## Goal:
Reproduce the material from the line containing "genus: Quercus" through the line containing "genus: Centaurea", including both of those lines, and copy every line without any change.

## Working data:
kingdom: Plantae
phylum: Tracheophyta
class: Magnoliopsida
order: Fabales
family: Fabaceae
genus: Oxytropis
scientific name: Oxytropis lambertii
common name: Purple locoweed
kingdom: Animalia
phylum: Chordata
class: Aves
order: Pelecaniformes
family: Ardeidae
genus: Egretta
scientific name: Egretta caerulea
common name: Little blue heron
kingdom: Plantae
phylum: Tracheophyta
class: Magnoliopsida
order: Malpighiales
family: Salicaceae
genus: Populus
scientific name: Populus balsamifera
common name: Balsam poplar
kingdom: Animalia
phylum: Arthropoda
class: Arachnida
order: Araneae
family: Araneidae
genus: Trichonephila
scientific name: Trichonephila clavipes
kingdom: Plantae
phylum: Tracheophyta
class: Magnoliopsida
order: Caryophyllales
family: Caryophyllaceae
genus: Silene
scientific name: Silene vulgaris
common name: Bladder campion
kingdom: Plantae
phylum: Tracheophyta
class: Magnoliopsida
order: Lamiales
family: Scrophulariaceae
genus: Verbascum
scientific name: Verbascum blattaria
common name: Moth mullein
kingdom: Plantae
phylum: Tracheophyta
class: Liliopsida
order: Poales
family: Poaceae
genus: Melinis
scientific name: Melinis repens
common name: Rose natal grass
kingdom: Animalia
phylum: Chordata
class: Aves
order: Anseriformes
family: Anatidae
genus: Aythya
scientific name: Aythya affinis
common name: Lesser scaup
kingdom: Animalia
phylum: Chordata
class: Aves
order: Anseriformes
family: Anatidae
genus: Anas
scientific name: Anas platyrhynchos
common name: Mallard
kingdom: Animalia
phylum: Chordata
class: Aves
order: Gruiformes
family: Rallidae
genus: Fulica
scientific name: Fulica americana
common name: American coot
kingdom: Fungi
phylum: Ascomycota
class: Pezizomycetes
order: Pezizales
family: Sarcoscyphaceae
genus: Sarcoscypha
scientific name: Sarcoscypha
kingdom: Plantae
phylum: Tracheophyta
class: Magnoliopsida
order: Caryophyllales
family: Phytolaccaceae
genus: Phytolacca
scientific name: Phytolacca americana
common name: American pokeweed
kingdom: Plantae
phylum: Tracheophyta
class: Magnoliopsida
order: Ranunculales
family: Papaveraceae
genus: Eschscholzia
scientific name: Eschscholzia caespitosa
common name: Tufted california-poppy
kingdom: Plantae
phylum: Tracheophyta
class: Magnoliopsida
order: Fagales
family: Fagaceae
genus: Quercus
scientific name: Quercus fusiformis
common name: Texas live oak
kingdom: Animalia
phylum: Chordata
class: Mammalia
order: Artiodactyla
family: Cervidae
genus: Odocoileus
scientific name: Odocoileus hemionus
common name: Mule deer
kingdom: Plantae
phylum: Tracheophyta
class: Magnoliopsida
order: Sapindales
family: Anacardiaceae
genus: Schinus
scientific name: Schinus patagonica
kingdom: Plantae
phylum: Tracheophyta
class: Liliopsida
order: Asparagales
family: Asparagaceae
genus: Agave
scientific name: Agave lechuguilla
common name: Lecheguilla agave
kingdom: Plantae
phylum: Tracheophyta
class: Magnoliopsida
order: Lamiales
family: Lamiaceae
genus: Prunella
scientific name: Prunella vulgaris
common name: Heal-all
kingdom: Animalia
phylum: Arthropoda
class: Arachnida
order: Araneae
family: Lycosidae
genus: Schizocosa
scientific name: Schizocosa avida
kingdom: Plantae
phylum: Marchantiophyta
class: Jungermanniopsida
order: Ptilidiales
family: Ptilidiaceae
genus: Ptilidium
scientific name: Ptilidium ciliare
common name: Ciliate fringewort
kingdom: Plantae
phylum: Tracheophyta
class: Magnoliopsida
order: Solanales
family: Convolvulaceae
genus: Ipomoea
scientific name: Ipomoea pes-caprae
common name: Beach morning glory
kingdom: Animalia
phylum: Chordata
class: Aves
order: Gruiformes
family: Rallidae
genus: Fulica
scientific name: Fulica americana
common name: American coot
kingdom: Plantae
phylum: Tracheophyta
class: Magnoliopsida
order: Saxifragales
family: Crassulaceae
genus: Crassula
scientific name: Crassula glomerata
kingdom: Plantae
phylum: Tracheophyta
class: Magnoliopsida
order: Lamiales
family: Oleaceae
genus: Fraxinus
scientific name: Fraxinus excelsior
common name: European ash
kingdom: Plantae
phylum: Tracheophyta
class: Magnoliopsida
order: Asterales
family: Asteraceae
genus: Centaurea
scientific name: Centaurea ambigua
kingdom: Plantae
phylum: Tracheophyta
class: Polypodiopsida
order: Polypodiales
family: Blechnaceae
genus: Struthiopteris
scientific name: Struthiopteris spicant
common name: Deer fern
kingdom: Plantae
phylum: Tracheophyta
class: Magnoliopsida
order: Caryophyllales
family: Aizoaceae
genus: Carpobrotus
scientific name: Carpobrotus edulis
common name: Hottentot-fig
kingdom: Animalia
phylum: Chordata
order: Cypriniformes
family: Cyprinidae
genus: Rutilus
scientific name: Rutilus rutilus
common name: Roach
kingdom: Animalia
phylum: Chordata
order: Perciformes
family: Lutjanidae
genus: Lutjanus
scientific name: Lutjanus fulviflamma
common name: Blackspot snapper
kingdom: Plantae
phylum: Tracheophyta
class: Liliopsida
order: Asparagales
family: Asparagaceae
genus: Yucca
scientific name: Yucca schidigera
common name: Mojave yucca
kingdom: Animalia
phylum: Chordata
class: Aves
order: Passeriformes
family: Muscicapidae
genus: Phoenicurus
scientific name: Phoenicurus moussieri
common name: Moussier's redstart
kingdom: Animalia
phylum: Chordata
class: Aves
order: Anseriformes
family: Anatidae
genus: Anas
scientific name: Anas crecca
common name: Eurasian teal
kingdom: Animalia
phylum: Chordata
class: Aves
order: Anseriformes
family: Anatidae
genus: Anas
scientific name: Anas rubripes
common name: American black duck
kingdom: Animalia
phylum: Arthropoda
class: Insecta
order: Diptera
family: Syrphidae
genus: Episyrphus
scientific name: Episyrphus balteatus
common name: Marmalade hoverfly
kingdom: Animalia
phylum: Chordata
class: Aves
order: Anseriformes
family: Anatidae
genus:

## Final answer:
genus: Quercus
scientific name: Quercus fusiformis
common name: Texas live oak
kingdom: Animalia
phylum: Chordata
class: Mammalia
order: Artiodactyla
family: Cervidae
genus: Odocoileus
scientific name: Odocoileus hemionus
common name: Mule deer
kingdom: Plantae
phylum: Tracheophyta
class: Magnoliopsida
order: Sapindales
family: Anacardiaceae
genus: Schinus
scientific name: Schinus patagonica
kingdom: Plantae
phylum: Tracheophyta
class: Liliopsida
order: Asparagales
family: Asparagaceae
genus: Agave
scientific name: Agave lechuguilla
common name: Lecheguilla agave
kingdom: Plantae
phylum: Tracheophyta
class: Magnoliopsida
order: Lamiales
family: Lamiaceae
genus: Prunella
scientific name: Prunella vulgaris
common name: Heal-all
kingdom: Animalia
phylum: Arthropoda
class: Arachnida
order: Araneae
family: Lycosidae
genus: Schizocosa
scientific name: Schizocosa avida
kingdom: Plantae
phylum: Marchantiophyta
class: Jungermanniopsida
order: Ptilidiales
family: Ptilidiaceae
genus: Ptilidium
scientific name: Ptilidium ciliare
common name: Ciliate fringewort
kingdom: Plantae
phylum: Tracheophyta
class: Magnoliopsida
order: Solanales
family: Convolvulaceae
genus: Ipomoea
scientific name: Ipomoea pes-caprae
common name: Beach morning glory
kingdom: Animalia
phylum: Chordata
class: Aves
order: Gruiformes
family: Rallidae
genus: Fulica
scientific name: Fulica americana
common name: American coot
kingdom: Plantae
phylum: Tracheophyta
class: Magnoliopsida
order: Saxifragales
family: Crassulaceae
genus: Crassula
scientific name: Crassula glomerata
kingdom: Plantae
phylum: Tracheophyta
class: Magnoliopsida
order: Lamiales
family: Oleaceae
genus: Fraxinus
scientific name: Fraxinus excelsior
common name: European ash
kingdom: Plantae
phylum: Tracheophyta
class: Magnoliopsida
order: Asterales
family: Asteraceae
genus: Centaurea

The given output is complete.